O consumo de conteúdos televisivos em Portugal tem vindo a mudar, com um aumento significativo do recurso a serviços de IPTV ilegais que permitem aceder a canais premium, eventos desportivos em direto e catálogos de filmes e séries por valores reduzidos. Este fenómeno tem vindo a ser apontado como uma tendência crescente e sustentada no país.
De acordo com o Jornal de Notícias, milhares de portugueses recorrem a estas plataformas, atraídos por preços substancialmente inferiores aos serviços legais, o que tem contribuído para a expansão deste tipo de utilização em ambiente doméstico.
Crescimento e dimensão do fenómeno
Segundo a mesma fonte, o recurso a IPTV ilegal consolidou-se como uma das principais formas de acesso ilícito a conteúdos audiovisuais, envolvendo um número elevado de utilizadores e uma rede de distribuição que opera frequentemente através de sistemas técnicos que dificultam a sua deteção.
Este crescimento tem sido acompanhado por uma maior complexidade nas formas de acesso, incluindo a utilização de equipamentos pré-configurados e aplicações de origem não verificada.
Impacto económico e perdas para o Estado
Os impactos desta atividade não se limitam aos utilizadores, afetando também operadores legais e detentores de direitos, com consequências diretas no plano económico. Segundo a mesma fonte, os prejuízos associados ao consumo de IPTV ilegal em Portugal são estimados em mais de 200 milhões de euros anuais, refletindo perdas significativas no setor audiovisual.

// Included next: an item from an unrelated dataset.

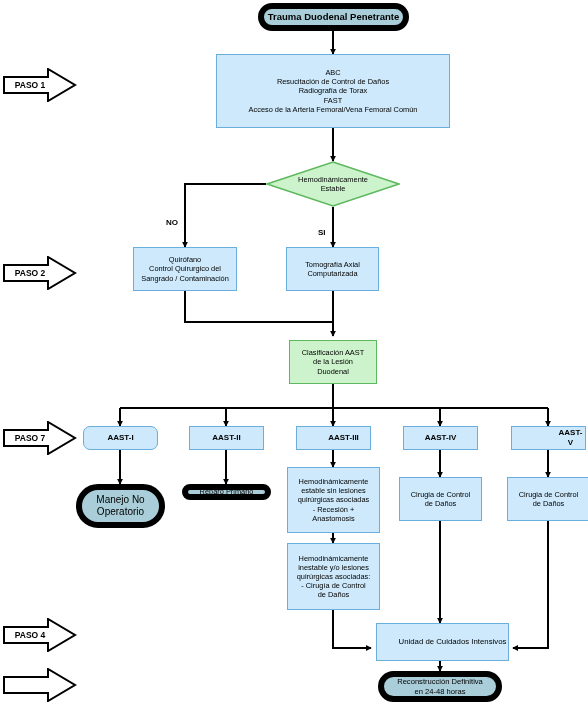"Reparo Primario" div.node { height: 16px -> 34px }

Uma parte relevante destas perdas traduz-se em receitas fiscais não arrecadadas, com o Estado a deixar de receber entre 70 a 80 milhões de euros em IVA todos os anos devido a estas práticas. Estas estimativas evidenciam o impacto alargado do fenómeno, que se estende para além do setor privado e interfere com as contas públicas.

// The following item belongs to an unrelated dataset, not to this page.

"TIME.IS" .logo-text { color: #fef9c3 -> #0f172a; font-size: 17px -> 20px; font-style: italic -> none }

Riscos de segurança e privacidade
Explica o mesmo jornal que a utilização destes serviços implica frequentemente a instalação de software ou dispositivos cuja origem não é verificada, o que pode abrir portas a ameaças digitais.
Segundo a mesma fonte, este tipo de acesso pode expor os utilizadores a malware, colocando em risco dados pessoais e, em algumas situações, permitindo o acesso indevido a informações sensíveis armazenadas em dispositivos ligados à rede doméstica, como é o caso de contas bancárias.
Consequências legais e investigação
A utilização de IPTV ilegal não elimina responsabilidades legais para os utilizadores, podendo estes ser identificados no âmbito de investigações criminais relacionadas com violação de direitos de autor e acesso ilegítimo a conteúdos protegidos.
De acordo com o Jornal de Notícias, Paulo Santos, diretor-geral da FEVIP, afirmou que “é perfeitamente viável a identificação de assinantes em investigações criminais”, sublinhando que a perceção de anonimato não corresponde necessariamente à realidade.
Resposta das autoridades
Note ainda que as entidades reguladoras recebem denúncias relacionadas com estes casos, embora em número reduzido face à dimensão do fenómeno.
O regulador encaminha os processos para o Ministério Público, sendo a investigação conduzida pelas autoridades judiciais e pela Polícia Judiciária, que enfrentam dificuldades associadas à utilização de mecanismos como redes privadas virtuais e outras ferramentas de ocultação.